Two emergency landings, one involving a U.S. Marine Corps Osprey and the other a fighter jet, took place Tuesday on an island in Okinawa and in northeast Japan, the Defense Ministry's regional bureaus said Wednesday, but no injuries were reported.

According to the Okinawa defense bureau, the Osprey, based at U.S. Marine Corps Air Station Futenma in Okinawa, touched down at the U.S. airfield on Ie Island Tuesday night after a cockpit warning light came on.

The U.S. military explained that the landing was a preventive measure and said the tilt-rotor aircraft left the airfield at about 2 p.m. Wednesday and returned to base, the bureau said.

The other emergency landing on Tuesday involved three F/A-18 fighter jets that landed at the Air Self-Defense Force's Matsushima base in Miyagi Prefecture at around 1:45 p.m. after one of them developed engine trouble.

The fighters were heading to U.S. Marine Corps Air Station Iwakuni in Yamaguchi Prefecture from Alaska, the Tohoku defense bureau said.

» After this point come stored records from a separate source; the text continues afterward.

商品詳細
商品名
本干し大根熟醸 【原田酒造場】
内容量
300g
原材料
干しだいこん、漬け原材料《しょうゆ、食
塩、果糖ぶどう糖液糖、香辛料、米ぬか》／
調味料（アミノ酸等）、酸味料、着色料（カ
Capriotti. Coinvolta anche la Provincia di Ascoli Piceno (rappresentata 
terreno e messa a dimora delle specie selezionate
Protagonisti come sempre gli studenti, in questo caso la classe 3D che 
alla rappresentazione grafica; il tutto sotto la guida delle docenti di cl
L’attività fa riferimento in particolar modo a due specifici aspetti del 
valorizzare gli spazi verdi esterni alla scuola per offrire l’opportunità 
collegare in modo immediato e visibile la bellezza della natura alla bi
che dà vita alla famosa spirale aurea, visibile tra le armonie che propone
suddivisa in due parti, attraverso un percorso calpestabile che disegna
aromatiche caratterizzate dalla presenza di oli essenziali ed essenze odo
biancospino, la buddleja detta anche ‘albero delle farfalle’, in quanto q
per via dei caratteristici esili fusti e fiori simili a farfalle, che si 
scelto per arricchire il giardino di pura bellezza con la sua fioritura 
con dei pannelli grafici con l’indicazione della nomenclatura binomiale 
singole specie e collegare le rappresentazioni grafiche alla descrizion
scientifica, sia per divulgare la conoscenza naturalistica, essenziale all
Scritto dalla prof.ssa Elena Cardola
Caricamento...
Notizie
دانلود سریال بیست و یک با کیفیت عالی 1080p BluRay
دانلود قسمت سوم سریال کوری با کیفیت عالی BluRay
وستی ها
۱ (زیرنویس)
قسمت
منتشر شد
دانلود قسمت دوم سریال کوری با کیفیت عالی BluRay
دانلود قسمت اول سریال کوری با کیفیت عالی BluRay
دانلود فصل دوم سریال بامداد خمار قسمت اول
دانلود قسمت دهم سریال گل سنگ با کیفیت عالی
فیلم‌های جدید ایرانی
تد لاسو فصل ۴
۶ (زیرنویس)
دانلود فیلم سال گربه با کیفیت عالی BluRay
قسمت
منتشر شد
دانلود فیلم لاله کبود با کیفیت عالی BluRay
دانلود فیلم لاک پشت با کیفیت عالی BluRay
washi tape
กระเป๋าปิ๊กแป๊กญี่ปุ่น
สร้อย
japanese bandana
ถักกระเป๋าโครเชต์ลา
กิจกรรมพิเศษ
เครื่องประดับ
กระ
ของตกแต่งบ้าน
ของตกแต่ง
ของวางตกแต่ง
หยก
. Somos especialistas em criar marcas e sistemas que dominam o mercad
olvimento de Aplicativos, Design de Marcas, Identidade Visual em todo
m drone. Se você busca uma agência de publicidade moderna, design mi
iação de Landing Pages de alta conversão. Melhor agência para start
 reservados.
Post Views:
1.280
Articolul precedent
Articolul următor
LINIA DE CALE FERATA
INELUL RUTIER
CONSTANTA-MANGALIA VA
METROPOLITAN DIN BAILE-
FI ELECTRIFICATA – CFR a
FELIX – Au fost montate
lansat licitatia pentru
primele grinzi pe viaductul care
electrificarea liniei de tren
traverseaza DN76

Tuesday's emergency landings are the latest actions to draw criticism from Okinawans frustrated with accidents and crimes linked to the U.S. base presence there over the years.

Noting that a U.S. chopper made an emergency landing in June on a different island in Okinawa, Kiichiro Jahana of the Okinawa Prefectural Government said at a news conference that concern had grown over the consecutive incidents.

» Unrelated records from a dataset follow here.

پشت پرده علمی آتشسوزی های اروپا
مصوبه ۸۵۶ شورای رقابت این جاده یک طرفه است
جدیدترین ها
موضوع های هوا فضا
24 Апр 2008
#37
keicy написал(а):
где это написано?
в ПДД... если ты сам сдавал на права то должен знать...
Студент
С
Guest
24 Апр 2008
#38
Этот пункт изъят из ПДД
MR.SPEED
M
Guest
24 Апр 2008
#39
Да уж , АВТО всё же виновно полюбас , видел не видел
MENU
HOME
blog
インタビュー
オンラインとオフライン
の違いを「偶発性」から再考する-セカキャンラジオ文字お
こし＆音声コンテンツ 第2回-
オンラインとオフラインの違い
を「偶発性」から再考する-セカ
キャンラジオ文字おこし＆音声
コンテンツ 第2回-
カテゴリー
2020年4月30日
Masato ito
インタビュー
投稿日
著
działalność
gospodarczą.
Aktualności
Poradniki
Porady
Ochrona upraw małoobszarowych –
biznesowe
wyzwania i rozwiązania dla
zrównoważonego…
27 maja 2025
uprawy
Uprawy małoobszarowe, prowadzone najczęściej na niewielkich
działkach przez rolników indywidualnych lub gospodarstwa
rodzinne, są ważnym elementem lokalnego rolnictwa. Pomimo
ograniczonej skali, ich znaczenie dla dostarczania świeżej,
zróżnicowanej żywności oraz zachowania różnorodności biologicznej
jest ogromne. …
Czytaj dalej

"It's extremely deplorable we've seen these things occur one after another," Jahana said.

The use of Ospreys, which take off and land like helicopters but can fly like airplanes, has provoked Okinawa residents resentful of their noise and checkered safety history overseas. Concerns over the newly arrived aircraft were heightened after one ditched off Okinawa in December.